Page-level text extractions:
*** Begin section ***

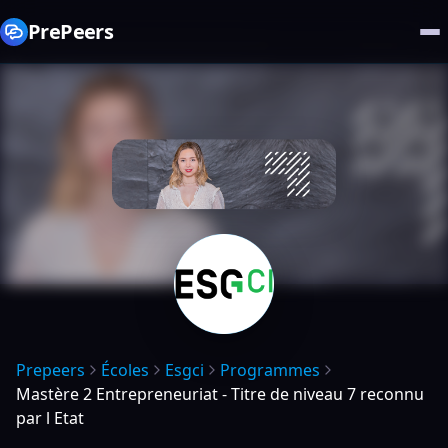
PrePeers
Prepeers
Écoles
Esgci
Programmes
Mastère 2 Entrepreneuriat - Titre de niveau 7 reconnu
par l Etat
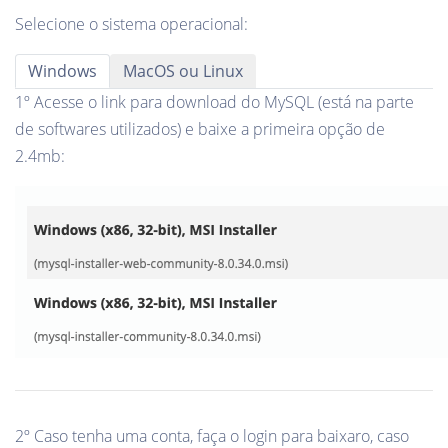
Selecione o sistema operacional:
Windows
MacOS ou Linux
1º Acesse o link para download do MySQL (está na parte
de softwares utilizados) e baixe a primeira opção de
2.4mb:
2º Caso tenha uma conta, faça o login para baixaro, caso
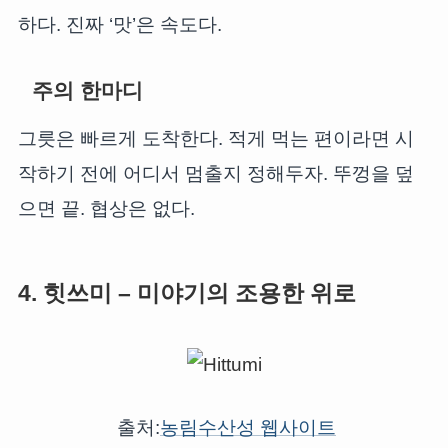
하다. 진짜 ‘맛’은 속도다.
주의 한마디
그릇은 빠르게 도착한다. 적게 먹는 편이라면 시
작하기 전에 어디서 멈출지 정해두자. 뚜껑을 덮
으면 끝. 협상은 없다.
4. 힛쓰미 – 미야기의 조용한 위로
출처:
농림수산성 웹사이트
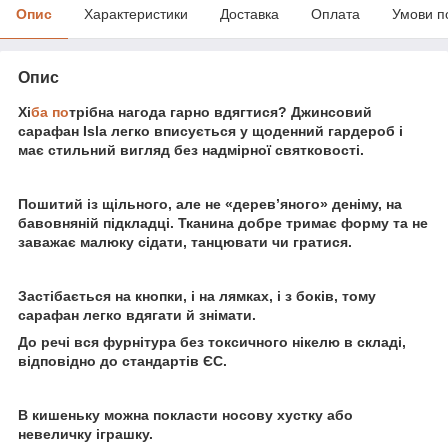
Опис
Характеристики
Доставка
Оплата
Умови п
Опис
Хі
ба по
трібна нагода гарно вдягтися? Джинсовий
сарафан Isla легко вписується у щоденний гардероб і
має стильний вигляд без надмірної святковості.
Пошитий із щільного, але не «дерев’яного» деніму, на
бавовняній підкладці. Тканина добре тримає форму та не
заважає малюку сідати, танцювати чи гратися.
Застібається на кнопки, і на лямках, і з боків, тому
сарафан легко вдягати й знімати.
До речі вся фурнітура без токсичного нікелю в складі,
відповідно до стандартів ЄС.
В кишеньку можна покласти носову хустку або
невеличку іграшку.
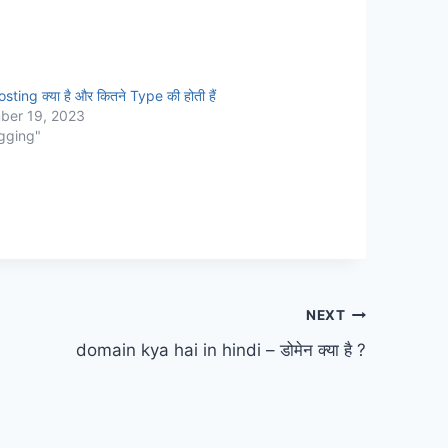
ting क्या है और कितने Type की होती हैं
ber 19, 2023
ogging"
NEXT
domain kya hai in hindi – डोमेन क्या है ?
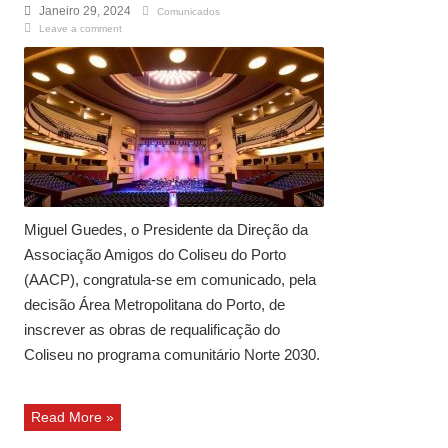
Janeiro 29, 2024
Comunicados
Leave a comment
Miguel Guedes, o Presidente da Direção da
Associação Amigos do Coliseu do Porto
(AACP), congratula-se em comunicado, pela
decisão Área Metropolitana do Porto, de
inscrever as obras de requalificação do
Coliseu no programa comunitário Norte 2030.
Read More »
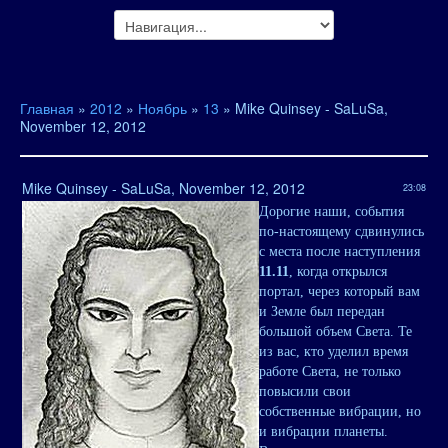
Главная
»
2012
»
Ноябрь
»
13
» Mike Quinsey - SaLuSa,
November 12, 2012
Mike Quinsey - SaLuSa, November 12, 2012
23:08
Дорогие наши, события
по-настоящему сдвинулись
с места после наступления
11.11
, когда открылся
портал, через который вам
и Земле был передан
большой объем Света. Те
из вас, кто уделил время
работе Света, не только
повысили свои
собственные вибрации, но
и вибрации планеты.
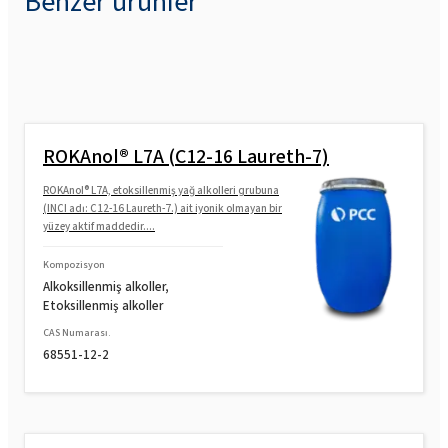
Benzer ürünler
ROKAnol® L7A (C12-16 Laureth-7)
ROKAnol® L7A, etoksillenmiş yağ alkolleri grubuna
(INCI adı: C12-16 Laureth-7.) ait iyonik olmayan bir
yüzey aktif maddedir....
Kompozisyon
Alkoksillenmiş alkoller,
Etoksillenmiş alkoller
CAS Numarası.
68551-12-2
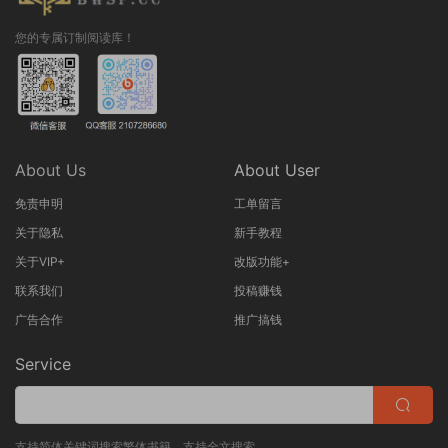
您的专属订制阅读库！
About Us
About User
免责申明
工单留言
关于隐私
新手教程
关于VIP+
改版功能+
联系我们
投稿赚钱
广告合作
推广搞钱
Service
支持简体关键词搜索繁体书籍，支持全文搜索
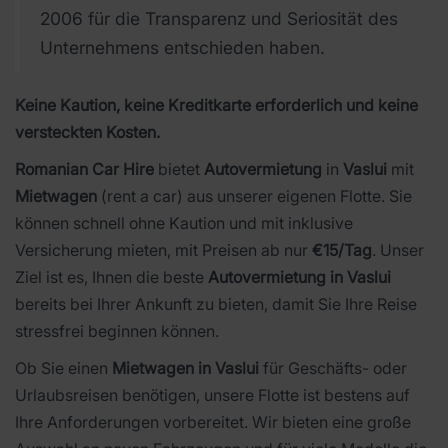
2006 für die Transparenz und Seriosität des
Unternehmens entschieden haben.
Keine Kaution, keine Kreditkarte erforderlich und keine
versteckten Kosten.
Romanian Car Hire
bietet
Autovermietung
in
Vaslui
mit
Mietwagen
(rent a car) aus unserer eigenen Flotte. Sie
können schnell ohne Kaution und mit inklusive
Versicherung mieten, mit Preisen ab nur
€15/Tag
. Unser
Ziel ist es, Ihnen die beste
Autovermietung in Vaslui
bereits bei Ihrer Ankunft zu bieten, damit Sie Ihre Reise
stressfrei beginnen können.
Ob Sie einen
Mietwagen in Vaslui
für Geschäfts- oder
Urlaubsreisen benötigen, unsere Flotte ist bestens auf
Ihre Anforderungen vorbereitet. Wir bieten eine große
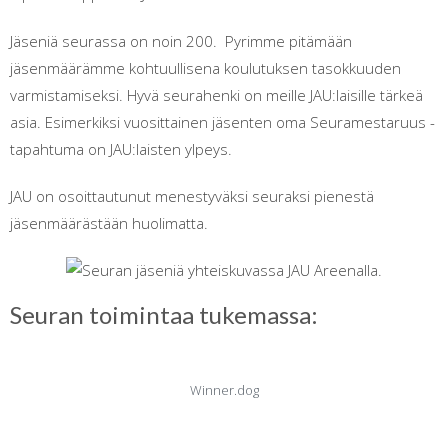
Jäseniä seurassa on noin 200. Pyrimme pitämään
jäsenmäärämme kohtuullisena koulutuksen tasokkuuden
varmistamiseksi. Hyvä seurahenki on meille JAU:laisille tärkeä
asia. Esimerkiksi vuosittainen jäsenten oma Seuramestaruus -
tapahtuma on JAU:laisten ylpeys.
JAU on osoittautunut menestyväksi seuraksi pienestä
jäsenmäärästään huolimatta.
Seuran toimintaa tukemassa:
Winner.dog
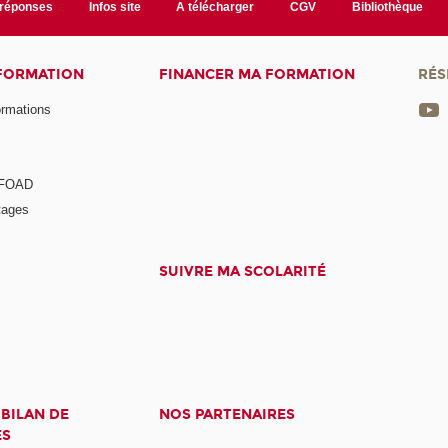
/réponses
Infos site
A télécharger
CGV
Bibliothèque
 FORMATION
FINANCER MA FORMATION
RÉS
ormations
a FOAD
tages
SUIVRE MA SCOLARITÉ
 BILAN DE
NOS PARTENAIRES
ES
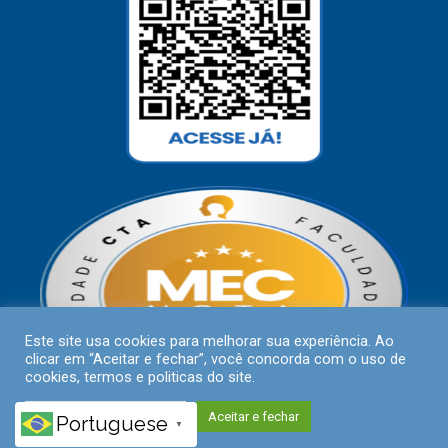
Este site usa cookies para melhorar sua experiência. Ao
clicar em “Aceitar e fechar”, você concorda com o uso de
cookies, termos e politicas do site.
Políticas de Privacidade
Aceitar e fechar
Portuguese
▼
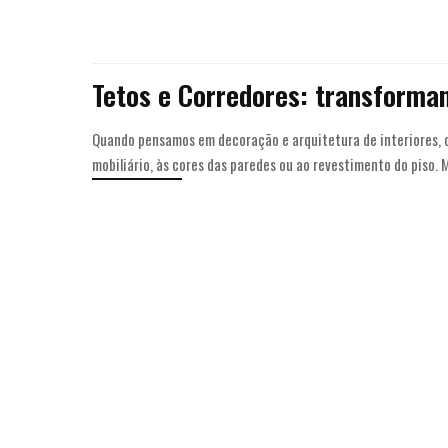
Tetos e Corredores: transforma
Quando pensamos em decoração e arquitetura de interiores, o
mobiliário, às cores das paredes ou ao revestimento do piso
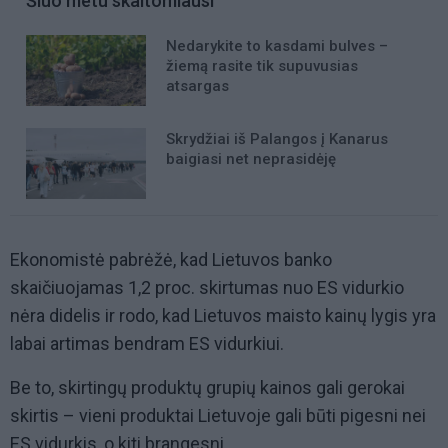
Šiuo metu skaitomiausi
Nedarykite to kasdami bulves –
žiemą rasite tik supuvusias
atsargas
Skrydžiai iš Palangos į Kanarus
baigiasi net neprasidėję
Ekonomistė pabrėžė, kad Lietuvos banko
skaičiuojamas 1,2 proc. skirtumas nuo ES vidurkio
nėra didelis ir rodo, kad Lietuvos maisto kainų lygis yra
labai artimas bendram ES vidurkiui.
Be to, skirtingų produktų grupių kainos gali gerokai
skirtis – vieni produktai Lietuvoje gali būti pigesni nei
ES vidurkis, o kiti brangesni.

*** End section ***

**What is being asked**. All of the entries above should be retyped exactly, with the pictures left out.

**Answer for the task**.
PrePeers
Prepeers
Écoles
Esgci
Programmes
Mastère 2 Entrepreneuriat - Titre de niveau 7 reconnu
par l Etat
Selecione o sistema operacional:
Windows
MacOS ou Linux
1º Acesse o link para download do MySQL (está na parte
de softwares utilizados) e baixe a primeira opção de
2.4mb:
2º Caso tenha uma conta, faça o login para baixaro, caso
하다. 진짜 ‘맛’은 속도다.
주의 한마디
그릇은 빠르게 도착한다. 적게 먹는 편이라면 시
작하기 전에 어디서 멈출지 정해두자. 뚜껑을 덮
으면 끝. 협상은 없다.
4. 힛쓰미 – 미야기의 조용한 위로
출처:
농림수산성 웹사이트
Опис
Характеристики
Доставка
Оплата
Умови п
Опис
Хі
ба по
трібна нагода гарно вдягтися? Джинсовий
сарафан Isla легко вписується у щоденний гардероб і
має стильний вигляд без надмірної святковості.
Пошитий із щільного, але не «дерев’яного» деніму, на
бавовняній підкладці. Тканина добре тримає форму та не
заважає малюку сідати, танцювати чи гратися.
Застібається на кнопки, і на лямках, і з боків, тому
сарафан легко вдягати й знімати.
До речі вся фурнітура без токсичного нікелю в складі,
відповідно до стандартів ЄС.
В кишеньку можна покласти носову хустку або
невеличку іграшку.
ting क्या है और कितने Type की होती हैं
ber 19, 2023
ogging"
NEXT
domain kya hai in hindi – डोमेन क्या है ?
Janeiro 29, 2024
Comunicados
Leave a comment
Miguel Guedes, o Presidente da Direção da
Associação Amigos do Coliseu do Porto
(AACP), congratula-se em comunicado, pela
decisão Área Metropolitana do Porto, de
inscrever as obras de requalificação do
Coliseu no programa comunitário Norte 2030.
Read More »
Главная
»
2012
»
Ноябрь
»
13
» Mike Quinsey - SaLuSa,
November 12, 2012
Mike Quinsey - SaLuSa, November 12, 2012
23:08
Дорогие наши, события
по-настоящему сдвинулись
с места после наступления
11.11
, когда открылся
портал, через который вам
и Земле был передан
большой объем Света. Те
из вас, кто уделил время
работе Света, не только
повысили свои
собственные вибрации, но
и вибрации планеты.
Benzer ürünler
ROKAnol® L7A (C12-16 Laureth-7)
ROKAnol® L7A, etoksillenmiş yağ alkolleri grubuna
(INCI adı: C12-16 Laureth-7.) ait iyonik olmayan bir
yüzey aktif maddedir....
Kompozisyon
Alkoksillenmiş alkoller,
Etoksillenmiş alkoller
CAS Numarası.
68551-12-2
您的专属订制阅读库！
About Us
About User
免责申明
工单留言
关于隐私
新手教程
关于VIP+
改版功能+
联系我们
投稿赚钱
广告合作
推广搞钱
Service
支持简体关键词搜索繁体书籍，支持全文搜索
2006 für die Transparenz und Seriosität des
Unternehmens entschieden haben.
Keine Kaution, keine Kreditkarte erforderlich und keine
versteckten Kosten.
Romanian Car Hire
bietet
Autovermietung
in
Vaslui
mit
Mietwagen
(rent a car) aus unserer eigenen Flotte. Sie
können schnell ohne Kaution und mit inklusive
Versicherung mieten, mit Preisen ab nur
€15/Tag
. Unser
Ziel ist es, Ihnen die beste
Autovermietung in Vaslui
bereits bei Ihrer Ankunft zu bieten, damit Sie Ihre Reise
stressfrei beginnen können.
Ob Sie einen
Mietwagen in Vaslui
für Geschäfts- oder
Urlaubsreisen benötigen, unsere Flotte ist bestens auf
Ihre Anforderungen vorbereitet. Wir bieten eine große
Jäseniä seurassa on noin 200. Pyrimme pitämään
jäsenmäärämme kohtuullisena koulutuksen tasokkuuden
varmistamiseksi. Hyvä seurahenki on meille JAU:laisille tärkeä
asia. Esimerkiksi vuosittainen jäsenten oma Seuramestaruus -
tapahtuma on JAU:laisten ylpeys.
JAU on osoittautunut menestyväksi seuraksi pienestä
jäsenmäärästään huolimatta.
Seuran toimintaa tukemassa:
Winner.dog
/réponses
Infos site
A télécharger
CGV
Bibliothèque
 FORMATION
FINANCER MA FORMATION
RÉS
ormations
a FOAD
tages
SUIVRE MA SCOLARITÉ
 BILAN DE
NOS PARTENAIRES
ES
Este site usa cookies para melhorar sua experiência. Ao
clicar em “Aceitar e fechar”, você concorda com o uso de
cookies, termos e politicas do site.
Políticas de Privacidade
Aceitar e fechar
Portuguese
▼
Tetos e Corredores: transforma
Quando pensamos em decoração e arquitetura de interiores, o
mobiliário, às cores das paredes ou ao revestimento do piso
Šiuo metu skaitomiausi
Nedarykite to kasdami bulves –
žiemą rasite tik supuvusias
atsargas
Skrydžiai iš Palangos į Kanarus
baigiasi net neprasidėję
Ekonomistė pabrėžė, kad Lietuvos banko
skaičiuojamas 1,2 proc. skirtumas nuo ES vidurkio
nėra didelis ir rodo, kad Lietuvos maisto kainų lygis yra
labai artimas bendram ES vidurkiui.
Be to, skirtingų produktų grupių kainos gali gerokai
skirtis – vieni produktai Lietuvoje gali būti pigesni nei
ES vidurkis, o kiti brangesni.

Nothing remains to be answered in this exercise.